If God exists and there is free will, God’s knowledge is not as all-encompassing as we once imagined, though it still encompasses everything it possibly can.

In the first case, we essentially have an Author who has written all of the characters’ lines:  This God can know absolutely everything, because He has decided it.

In the second case, we essentially have an extraordinary play-by-play announcer, who knows absolutely everything that can be known, but who really does not know what is going to happen next, at least no better than a kind of cosmic chessmaster.

The hidden assumption concerns knowing and time.  Or again, in other words – it assumes the natural way of knowing is the only way of knowing.

We start to address this assumption by noting that the human perspective is limited.  Not only do we not have all knowledge, but we really don’t know how much we don’t have.  Moreover, our abilities to predict…anything…are notoriously bad.  I refer you to Freakonomics for an interesting primer on this.

More to the point:  If such a thing as omniscience can be instantiated, it is fair to say such a capacity is truly incomprehensible to us.  Small wonder it afflicts us with paradoxes.

But let us consider it, again with the help of our analogy.  For any character in a story, what he knows is only that set of information which the author enables him to know.  That is, he may walk around and gather information just like we do, because the author has put him in an environment like ours; and the author might also imbue him with knowledge, whether a priori or of a revealed sort.

Now, compare this finite set of information with the author’s knowledge.  She knows everything that can be known in that world.  She knows every detail, every plot point, every character, every eventuality.  She even knows which characters were imagined but not included in the story, or plot twists that were rejected, or whether there will be a sequel.  There is an unbridgeable gap between the character’s way of knowing and the author’s way of knowing.  Though the author could reveal, or lead the character to learn, much of what she knows, the character will never know these things like she does.

In a similar way, I propose that God’s way of knowing is just fundamentally different, and greater, than ours.  We do learn, and information gathering has accelerated in recent history; and still, however much we can know, God knows more.  There is no way to cross that chasm – we can chase Him, but we’ll never catch Him.*

Again, I really am not in a position to solve the dispute, but I offer this:  I propose that God experiences time differently than we do.  This much is already clear, in a rudimentary way, in the case of the author and her characters.

Of course, I propose it without a mechanism for understanding it, at least not one that lines up properly.  But I think it is fair to say, even from our use of the analogy, that if God exists, there simply must be things beyond our understanding.  What I have tried to show here, in a short summary is that:

God’s transcendence of time may be like our retelling of a true story.  The characters in the story retain free will even as the author/narrator retains omniscience.  If I am in the middle of the story, and know exactly how the story will end, this does not rob my characters of their free will.

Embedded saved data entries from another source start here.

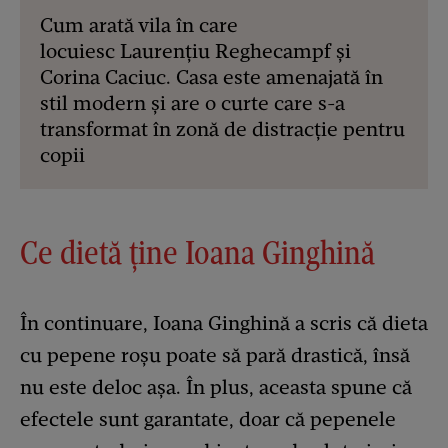
Cum arată vila în care
locuiesc Laurențiu Reghecampf și
Corina Caciuc. Casa este amenajată în
stil modern și are o curte care s-a
transformat în zonă de distracție pentru
copii
Ce dietă ține Ioana Ginghină
În continuare, Ioana Ginghină a scris că dieta
cu pepene roșu poate să pară drastică, însă
nu este deloc așa. În plus, aceasta spune că
efectele sunt garantate, doar că pepenele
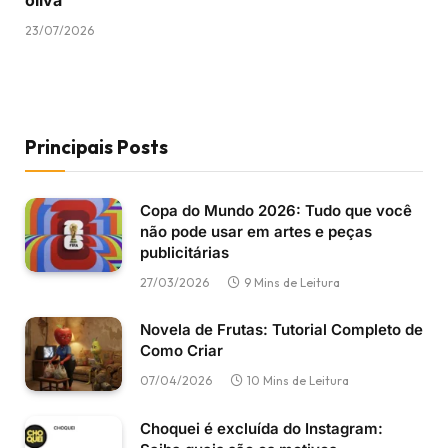
23/07/2026
Principais Posts
Copa do Mundo 2026: Tudo que você
não pode usar em artes e peças
publicitárias
27/03/2026
9 Mins de Leitura
Novela de Frutas: Tutorial Completo de
Como Criar
07/04/2026
10 Mins de Leitura
Choquei é excluída do Instagram:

In other words, mere knowing does not entail determinism.  It might appear that way for finite creatures – if I were to know the seemingly unknowable, one could only imagine this by way of a calculation, by deterministic patterns, by a restriction to mere physical forces of all future action.  But that conclusion is conditioned by my finitude; it does not apply to a transcendent Creator.

This cord we’ve been examining – the intertwining of love, sin, and free will – lends itself to some devotional reflections (or, for my less religious friends, to some spiritual application).  After so many posts, it is probably about time to make that transition, though I can’t promise to stay away completely from these more abstract reflections.